INSTRUCTIONS FOR THE TASK:
Each line of the records that includes "hires" should be found and copied.

DATA FOR THE TASK:

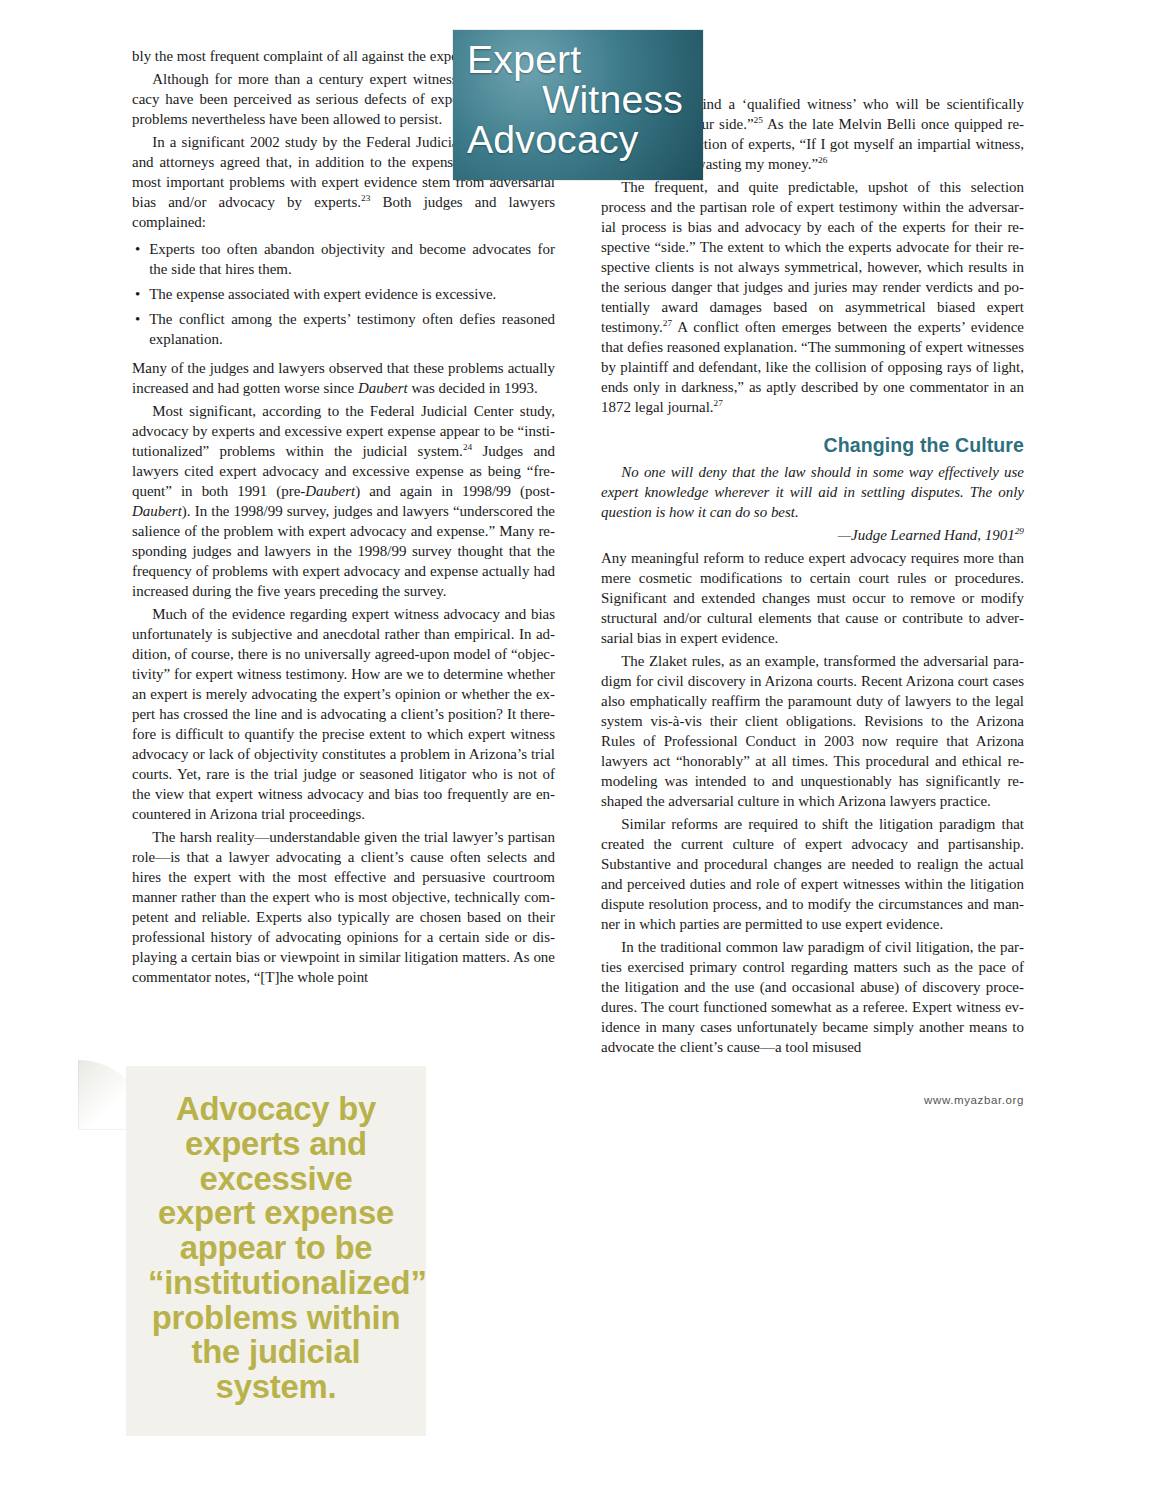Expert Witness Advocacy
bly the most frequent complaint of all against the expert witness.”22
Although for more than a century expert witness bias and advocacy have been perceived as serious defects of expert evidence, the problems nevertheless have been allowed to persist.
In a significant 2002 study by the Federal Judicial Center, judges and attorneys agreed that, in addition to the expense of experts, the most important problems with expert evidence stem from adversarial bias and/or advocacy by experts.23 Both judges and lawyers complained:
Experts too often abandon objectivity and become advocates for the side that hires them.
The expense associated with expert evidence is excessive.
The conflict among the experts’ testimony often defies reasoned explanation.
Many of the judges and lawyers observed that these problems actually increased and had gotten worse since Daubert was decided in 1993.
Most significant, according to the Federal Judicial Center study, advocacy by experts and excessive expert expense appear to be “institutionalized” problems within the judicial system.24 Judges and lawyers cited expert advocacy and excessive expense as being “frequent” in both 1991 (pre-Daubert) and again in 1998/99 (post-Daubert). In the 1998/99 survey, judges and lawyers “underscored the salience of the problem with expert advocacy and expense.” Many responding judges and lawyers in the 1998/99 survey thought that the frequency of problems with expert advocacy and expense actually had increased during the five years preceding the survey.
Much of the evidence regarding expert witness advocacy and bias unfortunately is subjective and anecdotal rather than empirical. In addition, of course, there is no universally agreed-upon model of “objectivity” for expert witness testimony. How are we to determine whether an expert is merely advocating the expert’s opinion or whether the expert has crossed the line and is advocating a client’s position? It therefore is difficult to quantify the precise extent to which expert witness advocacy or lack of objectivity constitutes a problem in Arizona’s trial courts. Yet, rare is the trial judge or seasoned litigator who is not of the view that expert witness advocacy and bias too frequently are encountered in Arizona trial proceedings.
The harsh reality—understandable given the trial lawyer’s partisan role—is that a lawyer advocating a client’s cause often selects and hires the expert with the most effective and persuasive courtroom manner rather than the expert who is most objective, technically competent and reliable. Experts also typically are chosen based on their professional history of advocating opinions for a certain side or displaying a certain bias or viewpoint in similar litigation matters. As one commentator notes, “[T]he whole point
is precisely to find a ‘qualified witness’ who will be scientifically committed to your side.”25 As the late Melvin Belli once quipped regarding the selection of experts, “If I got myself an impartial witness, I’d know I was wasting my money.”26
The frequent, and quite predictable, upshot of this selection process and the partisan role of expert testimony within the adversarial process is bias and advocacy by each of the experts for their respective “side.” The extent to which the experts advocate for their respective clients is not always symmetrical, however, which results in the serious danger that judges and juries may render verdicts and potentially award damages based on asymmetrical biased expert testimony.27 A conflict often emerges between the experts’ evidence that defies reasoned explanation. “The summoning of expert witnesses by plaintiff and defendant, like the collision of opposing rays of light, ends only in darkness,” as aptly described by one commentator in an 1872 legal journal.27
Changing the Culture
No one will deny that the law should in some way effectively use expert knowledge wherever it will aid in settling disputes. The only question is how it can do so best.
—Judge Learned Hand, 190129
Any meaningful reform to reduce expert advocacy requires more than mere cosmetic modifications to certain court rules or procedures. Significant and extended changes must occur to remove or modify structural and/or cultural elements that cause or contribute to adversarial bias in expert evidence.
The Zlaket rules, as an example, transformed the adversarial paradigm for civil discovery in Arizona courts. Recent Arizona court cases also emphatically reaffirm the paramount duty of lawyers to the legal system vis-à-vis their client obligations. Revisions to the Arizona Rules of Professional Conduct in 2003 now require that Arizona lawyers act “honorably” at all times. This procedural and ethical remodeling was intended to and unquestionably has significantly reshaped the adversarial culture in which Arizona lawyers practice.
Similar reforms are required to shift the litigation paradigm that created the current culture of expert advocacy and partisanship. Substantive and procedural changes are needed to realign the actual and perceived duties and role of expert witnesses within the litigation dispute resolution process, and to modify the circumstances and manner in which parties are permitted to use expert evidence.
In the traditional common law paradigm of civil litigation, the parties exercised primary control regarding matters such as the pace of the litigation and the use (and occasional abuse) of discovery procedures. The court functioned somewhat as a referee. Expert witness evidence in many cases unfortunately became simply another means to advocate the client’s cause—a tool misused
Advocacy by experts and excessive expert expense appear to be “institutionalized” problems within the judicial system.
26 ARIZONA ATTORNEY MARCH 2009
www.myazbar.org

EXERCISE ANSWER:
Experts too often abandon objectivity and become advocates for the side that hires them.
The harsh reality—understandable given the trial lawyer’s partisan role—is that a lawyer advocating a client’s cause often selects and hires the expert with the most effective and persuasive courtroom manner rather than the expert who is most objective, technically competent and reliable. Experts also typically are chosen based on their professional history of advocating opinions for a certain side or displaying a certain bias or viewpoint in similar litigation matters. As one commentator notes, “[T]he whole point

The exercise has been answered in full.